Last Friday, I took the boy out for buttery noodles and a trip to the bookstore.
He was due some one-on-one time, so on Thursday night MC encouraged me to take him on a little date after work on Friday.
Before I put the kids in bed on Thursday, I typed up a note inviting Son on our special night out. His face lit up as I read it to him.
At the bottom of the invitation, I wrote:
Will you come? Yes or no?
Lucky for me, he said yes.
To hear MC tell it, he spent all day Friday telling anyone who would listen that he was going to the bookstore with his daddy that night. And I won’t water down the way I felt about it either – going out with my boy was the light at the end of the tunnel during a long day at work. I couldn’t wait.
I got home from work and MC brought him home from getting his hair cut at about the same time. I grabbed the Books-a-Million gift card he got for Christmas and asked him what he was craving for dinner.
“Buttery noodles!” he said.
We kissed all the girls goodbye and set off on our adventure for the night.
We ate spaghetti and looked at books and talked about a lot of things.
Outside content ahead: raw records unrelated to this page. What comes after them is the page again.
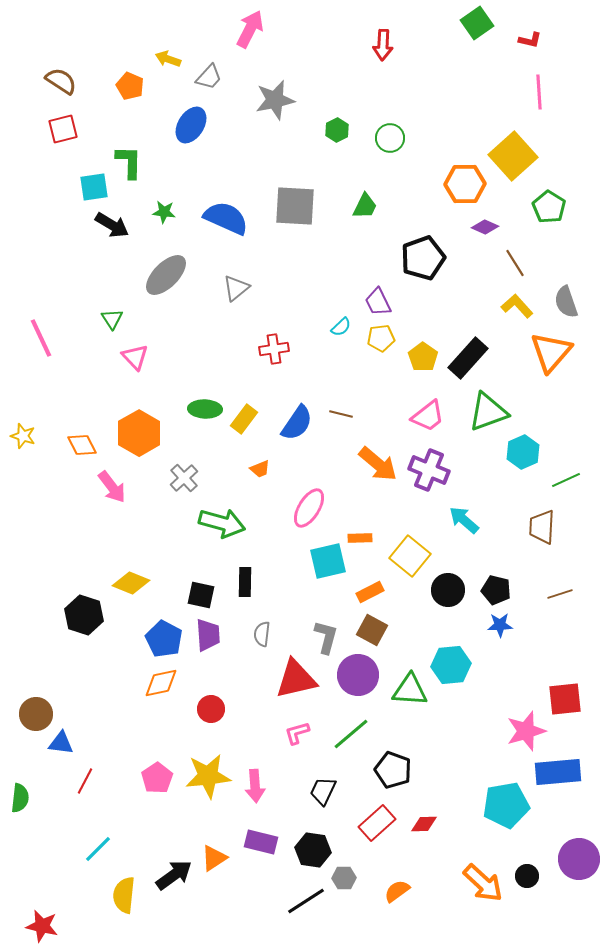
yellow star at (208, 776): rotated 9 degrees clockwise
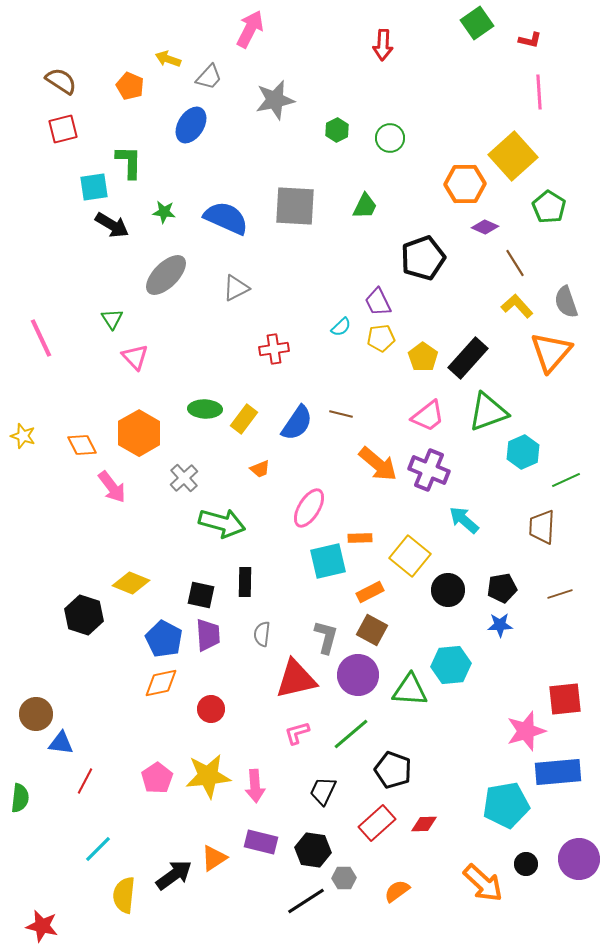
gray triangle at (236, 288): rotated 12 degrees clockwise
black pentagon at (496, 590): moved 6 px right, 2 px up; rotated 24 degrees counterclockwise
black circle at (527, 876): moved 1 px left, 12 px up
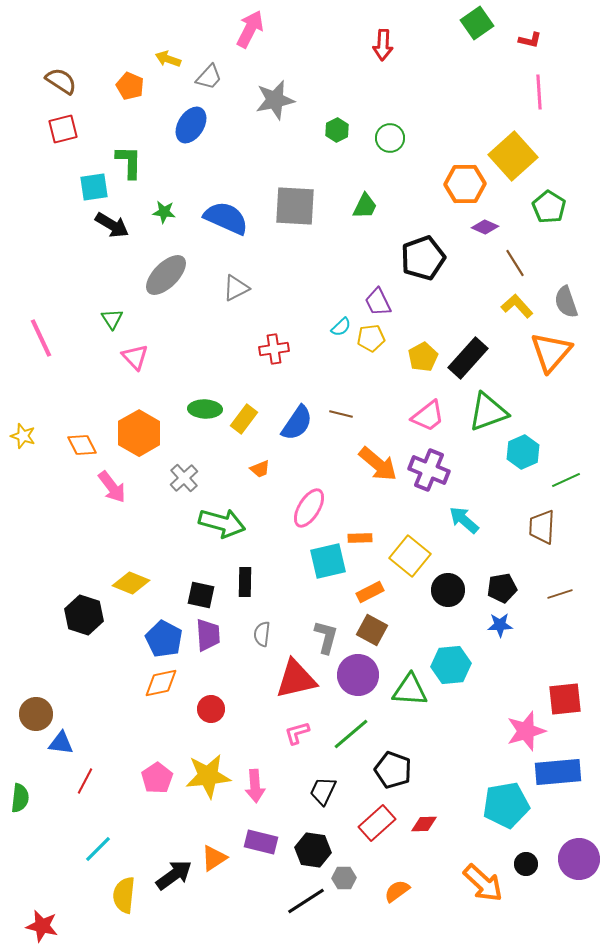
yellow pentagon at (381, 338): moved 10 px left
yellow pentagon at (423, 357): rotated 8 degrees clockwise
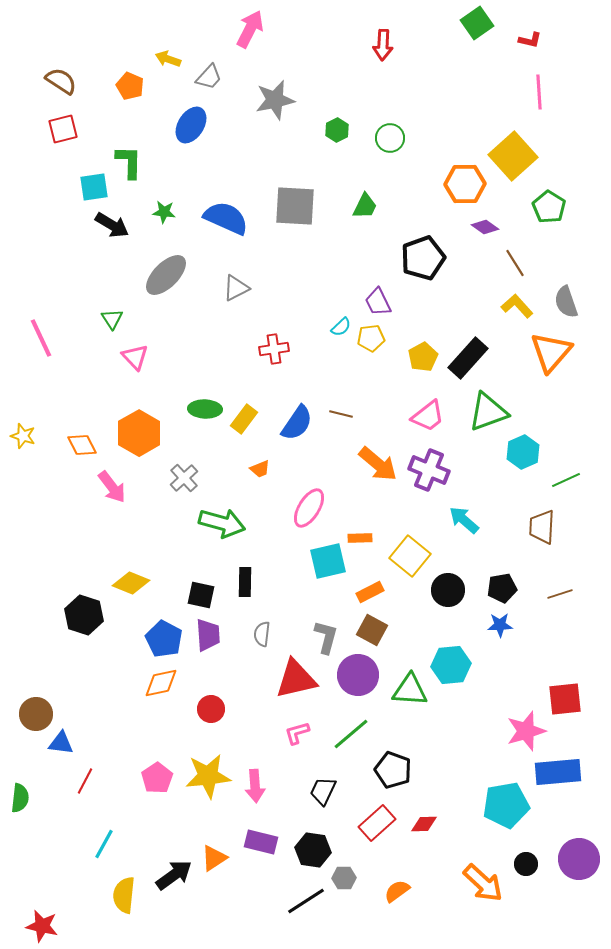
purple diamond at (485, 227): rotated 12 degrees clockwise
cyan line at (98, 849): moved 6 px right, 5 px up; rotated 16 degrees counterclockwise
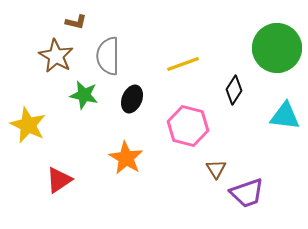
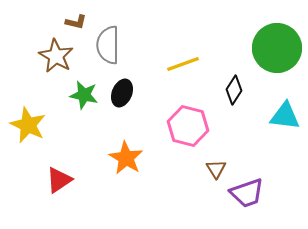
gray semicircle: moved 11 px up
black ellipse: moved 10 px left, 6 px up
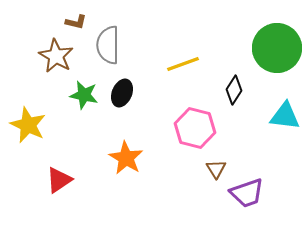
pink hexagon: moved 7 px right, 2 px down
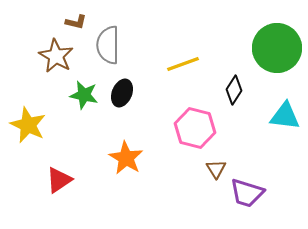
purple trapezoid: rotated 36 degrees clockwise
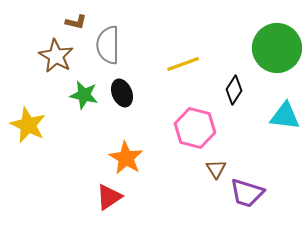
black ellipse: rotated 44 degrees counterclockwise
red triangle: moved 50 px right, 17 px down
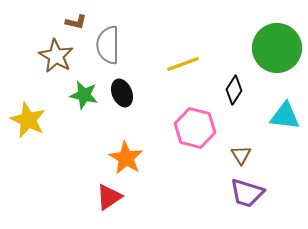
yellow star: moved 5 px up
brown triangle: moved 25 px right, 14 px up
Sometime around 7 p.m., wandering through the aisles of the bookstore, I noticed he was getting tired. In a moment of epic foreshadowing, I heard five words that his wife is going to hear someday:
Can we go home now?
We went back home and told the girls all about our big adventure. Then I tucked the boy into his bed and read him the new book he picked out. After that, he fell asleep with his head resting in the bend of my elbow.
It was a great night. I’m still happy thinking about it now.
Here’s what I learned from that night:
My kids desire me. They like their Leapsters, the Wii, their art stuff, the huge cardboard box in our hallway, but they’d ditch it all in a heartbeat for time with me.
That desire is a limited-time opportunity. The day will come when some gadget, some show, some friend or some website is going to score one more affection point than I am in the heart of my child. The balance is going to tip someday, so I’ve got to soak up these moments now when they’re still all about their mommy and daddy.
I need to look inside my children. It’s amazing what I saw in my boy when I had him alone. It’s not that he was a different kid, but for a few hours he had the stage all to himself. He was relaxed and natural and a few degrees more mature than when we’re all together. I need to look inside my children to uncover and encourage their gifts and abilities.
Those are just three things I learned from a night out with my boy. There are plenty more, but I’ll stop there because I have mercy on your eyeballs.
If you haven’t had some one-on-one time with your kids in a while, let me encourage you to give it a shot this week. I think you’ll have a good time, and if your kids are anything like mine, they may even share their breadsticks with you.